#### About this exercise
Please transcribe all of the data below line by line, keeping every character the same.

━━━━━━━━━━━━━━━━

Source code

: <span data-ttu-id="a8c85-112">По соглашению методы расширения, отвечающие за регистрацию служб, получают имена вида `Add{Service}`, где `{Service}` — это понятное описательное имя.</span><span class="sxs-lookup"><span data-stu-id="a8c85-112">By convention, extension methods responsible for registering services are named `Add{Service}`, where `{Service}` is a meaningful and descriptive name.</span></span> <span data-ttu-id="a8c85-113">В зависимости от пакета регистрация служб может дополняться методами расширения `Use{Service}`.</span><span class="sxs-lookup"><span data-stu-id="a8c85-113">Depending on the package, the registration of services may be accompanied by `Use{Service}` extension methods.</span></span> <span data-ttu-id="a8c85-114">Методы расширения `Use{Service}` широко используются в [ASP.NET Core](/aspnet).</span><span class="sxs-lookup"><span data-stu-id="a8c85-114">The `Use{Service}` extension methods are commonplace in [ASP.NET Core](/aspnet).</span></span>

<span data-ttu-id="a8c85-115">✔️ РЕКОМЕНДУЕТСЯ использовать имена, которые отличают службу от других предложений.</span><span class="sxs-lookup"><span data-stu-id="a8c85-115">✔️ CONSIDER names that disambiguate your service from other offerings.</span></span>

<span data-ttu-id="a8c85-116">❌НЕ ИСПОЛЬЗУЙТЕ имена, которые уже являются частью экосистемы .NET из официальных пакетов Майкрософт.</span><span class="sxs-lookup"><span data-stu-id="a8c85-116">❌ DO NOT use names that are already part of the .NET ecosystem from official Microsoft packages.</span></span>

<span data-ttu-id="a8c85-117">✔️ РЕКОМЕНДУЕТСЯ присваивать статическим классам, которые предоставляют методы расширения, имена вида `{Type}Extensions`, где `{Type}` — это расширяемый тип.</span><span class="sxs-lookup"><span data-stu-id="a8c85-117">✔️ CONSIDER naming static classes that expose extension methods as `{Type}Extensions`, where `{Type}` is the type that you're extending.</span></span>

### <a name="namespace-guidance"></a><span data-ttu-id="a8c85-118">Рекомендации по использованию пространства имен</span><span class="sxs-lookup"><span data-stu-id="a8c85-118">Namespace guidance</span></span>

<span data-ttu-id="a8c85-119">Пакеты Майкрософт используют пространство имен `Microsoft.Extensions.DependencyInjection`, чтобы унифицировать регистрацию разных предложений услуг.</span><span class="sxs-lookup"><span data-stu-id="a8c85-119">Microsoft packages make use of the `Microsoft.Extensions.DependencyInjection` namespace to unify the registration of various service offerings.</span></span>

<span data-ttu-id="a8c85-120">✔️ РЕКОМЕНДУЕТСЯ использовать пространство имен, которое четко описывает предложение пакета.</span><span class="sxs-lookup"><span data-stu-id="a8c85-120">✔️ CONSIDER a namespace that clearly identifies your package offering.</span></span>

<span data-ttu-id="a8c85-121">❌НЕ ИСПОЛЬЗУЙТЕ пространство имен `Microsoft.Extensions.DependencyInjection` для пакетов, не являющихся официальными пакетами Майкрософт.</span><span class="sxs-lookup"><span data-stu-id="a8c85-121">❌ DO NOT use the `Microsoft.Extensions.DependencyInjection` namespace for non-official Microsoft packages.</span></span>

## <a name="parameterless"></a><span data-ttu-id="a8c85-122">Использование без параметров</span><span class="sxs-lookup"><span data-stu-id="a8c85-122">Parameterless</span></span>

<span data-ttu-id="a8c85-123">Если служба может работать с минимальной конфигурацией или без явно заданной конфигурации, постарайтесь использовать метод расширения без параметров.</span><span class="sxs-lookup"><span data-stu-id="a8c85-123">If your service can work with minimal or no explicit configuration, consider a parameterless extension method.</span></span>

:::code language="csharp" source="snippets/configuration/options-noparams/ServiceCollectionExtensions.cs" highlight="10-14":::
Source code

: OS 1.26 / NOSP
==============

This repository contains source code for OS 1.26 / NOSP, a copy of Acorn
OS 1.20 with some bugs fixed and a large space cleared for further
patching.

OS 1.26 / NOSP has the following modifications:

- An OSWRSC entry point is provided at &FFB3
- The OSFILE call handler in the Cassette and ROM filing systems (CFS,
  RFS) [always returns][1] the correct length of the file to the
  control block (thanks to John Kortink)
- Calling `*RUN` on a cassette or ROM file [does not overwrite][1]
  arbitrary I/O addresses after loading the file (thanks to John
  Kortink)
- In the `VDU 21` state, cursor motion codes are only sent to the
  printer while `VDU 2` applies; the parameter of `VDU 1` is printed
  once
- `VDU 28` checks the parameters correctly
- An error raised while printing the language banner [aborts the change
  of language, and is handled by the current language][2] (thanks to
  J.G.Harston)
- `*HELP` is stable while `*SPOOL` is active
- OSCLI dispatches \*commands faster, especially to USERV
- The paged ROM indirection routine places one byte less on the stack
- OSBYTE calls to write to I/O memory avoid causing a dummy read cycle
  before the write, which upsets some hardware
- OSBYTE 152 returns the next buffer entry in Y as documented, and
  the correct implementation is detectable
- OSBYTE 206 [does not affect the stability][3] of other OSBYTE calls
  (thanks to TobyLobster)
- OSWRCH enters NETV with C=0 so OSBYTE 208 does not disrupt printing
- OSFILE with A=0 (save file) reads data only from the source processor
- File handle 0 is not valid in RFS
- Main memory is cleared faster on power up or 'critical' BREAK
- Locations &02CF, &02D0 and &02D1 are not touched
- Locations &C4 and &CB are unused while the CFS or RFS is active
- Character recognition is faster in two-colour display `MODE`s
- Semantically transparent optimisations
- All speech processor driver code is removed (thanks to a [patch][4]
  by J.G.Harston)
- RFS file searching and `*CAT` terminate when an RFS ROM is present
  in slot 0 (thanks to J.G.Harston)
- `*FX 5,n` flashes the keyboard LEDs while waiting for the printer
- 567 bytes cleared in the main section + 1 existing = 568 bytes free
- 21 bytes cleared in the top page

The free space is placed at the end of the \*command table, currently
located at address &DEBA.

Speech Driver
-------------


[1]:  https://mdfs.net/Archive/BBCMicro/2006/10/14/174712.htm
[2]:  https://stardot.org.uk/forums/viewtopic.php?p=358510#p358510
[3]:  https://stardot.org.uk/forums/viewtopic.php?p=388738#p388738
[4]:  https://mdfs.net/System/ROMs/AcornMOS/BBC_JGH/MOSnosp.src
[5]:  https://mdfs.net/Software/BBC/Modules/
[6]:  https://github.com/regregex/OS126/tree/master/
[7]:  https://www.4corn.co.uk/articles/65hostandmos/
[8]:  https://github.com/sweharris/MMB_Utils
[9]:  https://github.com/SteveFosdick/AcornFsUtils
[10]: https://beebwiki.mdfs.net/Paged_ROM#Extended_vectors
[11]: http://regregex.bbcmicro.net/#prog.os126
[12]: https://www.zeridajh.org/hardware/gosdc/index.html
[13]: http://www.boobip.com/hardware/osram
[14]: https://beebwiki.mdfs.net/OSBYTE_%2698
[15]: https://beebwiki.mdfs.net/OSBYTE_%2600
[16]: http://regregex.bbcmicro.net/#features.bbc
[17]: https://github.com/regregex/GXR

━━━━━━━━━━━━━━━━

#### Task result
Source code

: <span data-ttu-id="a8c85-112">По соглашению методы расширения, отвечающие за регистрацию служб, получают имена вида `Add{Service}`, где `{Service}` — это понятное описательное имя.</span><span class="sxs-lookup"><span data-stu-id="a8c85-112">By convention, extension methods responsible for registering services are named `Add{Service}`, where `{Service}` is a meaningful and descriptive name.</span></span> <span data-ttu-id="a8c85-113">В зависимости от пакета регистрация служб может дополняться методами расширения `Use{Service}`.</span><span class="sxs-lookup"><span data-stu-id="a8c85-113">Depending on the package, the registration of services may be accompanied by `Use{Service}` extension methods.</span></span> <span data-ttu-id="a8c85-114">Методы расширения `Use{Service}` широко используются в [ASP.NET Core](/aspnet).</span><span class="sxs-lookup"><span data-stu-id="a8c85-114">The `Use{Service}` extension methods are commonplace in [ASP.NET Core](/aspnet).</span></span>

<span data-ttu-id="a8c85-115">✔️ РЕКОМЕНДУЕТСЯ использовать имена, которые отличают службу от других предложений.</span><span class="sxs-lookup"><span data-stu-id="a8c85-115">✔️ CONSIDER names that disambiguate your service from other offerings.</span></span>

<span data-ttu-id="a8c85-116">❌НЕ ИСПОЛЬЗУЙТЕ имена, которые уже являются частью экосистемы .NET из официальных пакетов Майкрософт.</span><span class="sxs-lookup"><span data-stu-id="a8c85-116">❌ DO NOT use names that are already part of the .NET ecosystem from official Microsoft packages.</span></span>

<span data-ttu-id="a8c85-117">✔️ РЕКОМЕНДУЕТСЯ присваивать статическим классам, которые предоставляют методы расширения, имена вида `{Type}Extensions`, где `{Type}` — это расширяемый тип.</span><span class="sxs-lookup"><span data-stu-id="a8c85-117">✔️ CONSIDER naming static classes that expose extension methods as `{Type}Extensions`, where `{Type}` is the type that you're extending.</span></span>

### <a name="namespace-guidance"></a><span data-ttu-id="a8c85-118">Рекомендации по использованию пространства имен</span><span class="sxs-lookup"><span data-stu-id="a8c85-118">Namespace guidance</span></span>

<span data-ttu-id="a8c85-119">Пакеты Майкрософт используют пространство имен `Microsoft.Extensions.DependencyInjection`, чтобы унифицировать регистрацию разных предложений услуг.</span><span class="sxs-lookup"><span data-stu-id="a8c85-119">Microsoft packages make use of the `Microsoft.Extensions.DependencyInjection` namespace to unify the registration of various service offerings.</span></span>

<span data-ttu-id="a8c85-120">✔️ РЕКОМЕНДУЕТСЯ использовать пространство имен, которое четко описывает предложение пакета.</span><span class="sxs-lookup"><span data-stu-id="a8c85-120">✔️ CONSIDER a namespace that clearly identifies your package offering.</span></span>

<span data-ttu-id="a8c85-121">❌НЕ ИСПОЛЬЗУЙТЕ пространство имен `Microsoft.Extensions.DependencyInjection` для пакетов, не являющихся официальными пакетами Майкрософт.</span><span class="sxs-lookup"><span data-stu-id="a8c85-121">❌ DO NOT use the `Microsoft.Extensions.DependencyInjection` namespace for non-official Microsoft packages.</span></span>

## <a name="parameterless"></a><span data-ttu-id="a8c85-122">Использование без параметров</span><span class="sxs-lookup"><span data-stu-id="a8c85-122">Parameterless</span></span>

<span data-ttu-id="a8c85-123">Если служба может работать с минимальной конфигурацией или без явно заданной конфигурации, постарайтесь использовать метод расширения без параметров.</span><span class="sxs-lookup"><span data-stu-id="a8c85-123">If your service can work with minimal or no explicit configuration, consider a parameterless extension method.</span></span>

:::code language="csharp" source="snippets/configuration/options-noparams/ServiceCollectionExtensions.cs" highlight="10-14":::
Source code

: OS 1.26 / NOSP
==============

This repository contains source code for OS 1.26 / NOSP, a copy of Acorn
OS 1.20 with some bugs fixed and a large space cleared for further
patching.

OS 1.26 / NOSP has the following modifications:

- An OSWRSC entry point is provided at &FFB3
- The OSFILE call handler in the Cassette and ROM filing systems (CFS,
  RFS) [always returns][1] the correct length of the file to the
  control block (thanks to John Kortink)
- Calling `*RUN` on a cassette or ROM file [does not overwrite][1]
  arbitrary I/O addresses after loading the file (thanks to John
  Kortink)
- In the `VDU 21` state, cursor motion codes are only sent to the
  printer while `VDU 2` applies; the parameter of `VDU 1` is printed
  once
- `VDU 28` checks the parameters correctly
- An error raised while printing the language banner [aborts the change
  of language, and is handled by the current language][2] (thanks to
  J.G.Harston)
- `*HELP` is stable while `*SPOOL` is active
- OSCLI dispatches \*commands faster, especially to USERV
- The paged ROM indirection routine places one byte less on the stack
- OSBYTE calls to write to I/O memory avoid causing a dummy read cycle
  before the write, which upsets some hardware
- OSBYTE 152 returns the next buffer entry in Y as documented, and
  the correct implementation is detectable
- OSBYTE 206 [does not affect the stability][3] of other OSBYTE calls
  (thanks to TobyLobster)
- OSWRCH enters NETV with C=0 so OSBYTE 208 does not disrupt printing
- OSFILE with A=0 (save file) reads data only from the source processor
- File handle 0 is not valid in RFS
- Main memory is cleared faster on power up or 'critical' BREAK
- Locations &02CF, &02D0 and &02D1 are not touched
- Locations &C4 and &CB are unused while the CFS or RFS is active
- Character recognition is faster in two-colour display `MODE`s
- Semantically transparent optimisations
- All speech processor driver code is removed (thanks to a [patch][4]
  by J.G.Harston)
- RFS file searching and `*CAT` terminate when an RFS ROM is present
  in slot 0 (thanks to J.G.Harston)
- `*FX 5,n` flashes the keyboard LEDs while waiting for the printer
- 567 bytes cleared in the main section + 1 existing = 568 bytes free
- 21 bytes cleared in the top page

The free space is placed at the end of the \*command table, currently
located at address &DEBA.

Speech Driver
-------------


[1]:  https://mdfs.net/Archive/BBCMicro/2006/10/14/174712.htm
[2]:  https://stardot.org.uk/forums/viewtopic.php?p=358510#p358510
[3]:  https://stardot.org.uk/forums/viewtopic.php?p=388738#p388738
[4]:  https://mdfs.net/System/ROMs/AcornMOS/BBC_JGH/MOSnosp.src
[5]:  https://mdfs.net/Software/BBC/Modules/
[6]:  https://github.com/regregex/OS126/tree/master/
[7]:  https://www.4corn.co.uk/articles/65hostandmos/
[8]:  https://github.com/sweharris/MMB_Utils
[9]:  https://github.com/SteveFosdick/AcornFsUtils
[10]: https://beebwiki.mdfs.net/Paged_ROM#Extended_vectors
[11]: http://regregex.bbcmicro.net/#prog.os126
[12]: https://www.zeridajh.org/hardware/gosdc/index.html
[13]: http://www.boobip.com/hardware/osram
[14]: https://beebwiki.mdfs.net/OSBYTE_%2698
[15]: https://beebwiki.mdfs.net/OSBYTE_%2600
[16]: http://regregex.bbcmicro.net/#features.bbc
[17]: https://github.com/regregex/GXR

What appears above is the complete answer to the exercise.